§ **What needs to be done**
Give all the lines below again, exactly, with no pictures.
- - -
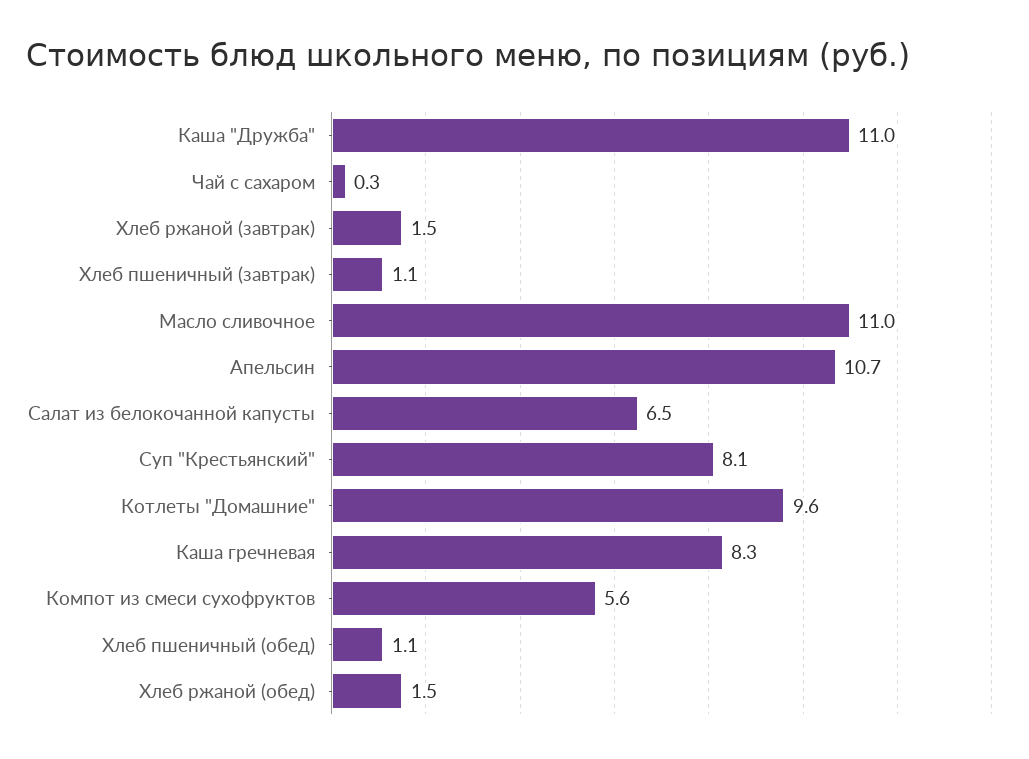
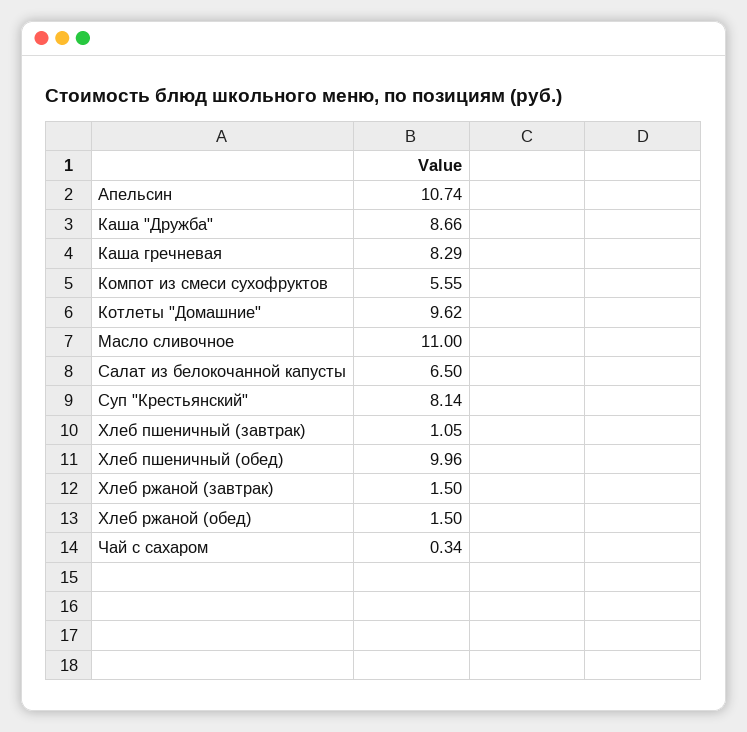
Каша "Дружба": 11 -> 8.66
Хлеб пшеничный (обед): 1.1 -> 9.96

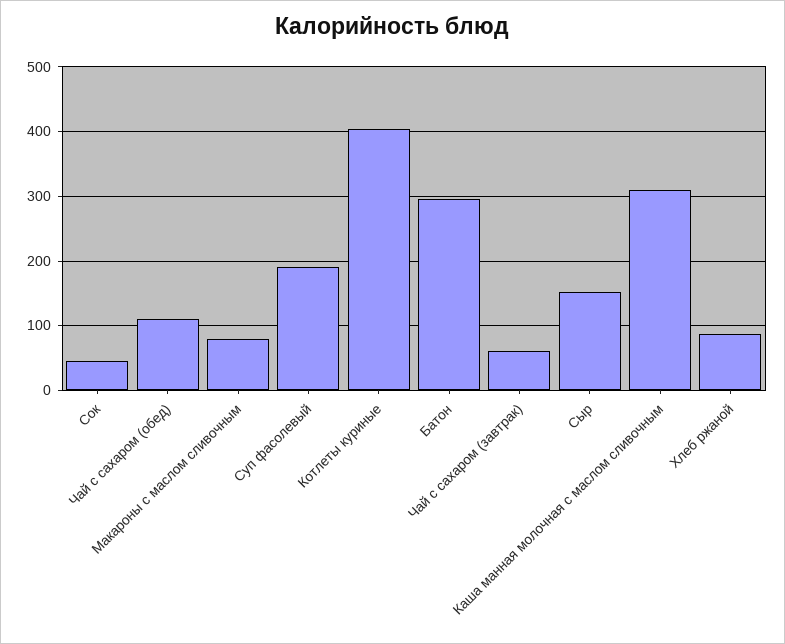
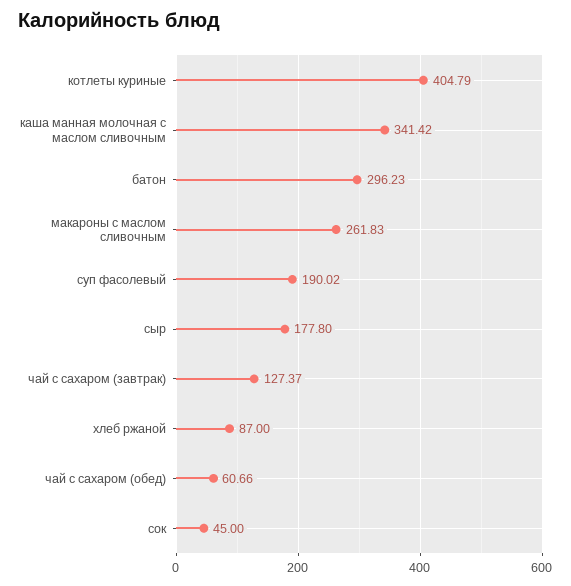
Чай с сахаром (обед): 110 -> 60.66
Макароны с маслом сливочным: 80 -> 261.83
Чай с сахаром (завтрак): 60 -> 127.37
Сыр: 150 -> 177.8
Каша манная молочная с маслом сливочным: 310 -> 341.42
- - -
§ **The completed task**
Каша "Дружба": 11 -> 8.66
Хлеб пшеничный (обед): 1.1 -> 9.96

Чай с сахаром (обед): 110 -> 60.66
Макароны с маслом сливочным: 80 -> 261.83
Чай с сахаром (завтрак): 60 -> 127.37
Сыр: 150 -> 177.8
Каша манная молочная с маслом сливочным: 310 -> 341.42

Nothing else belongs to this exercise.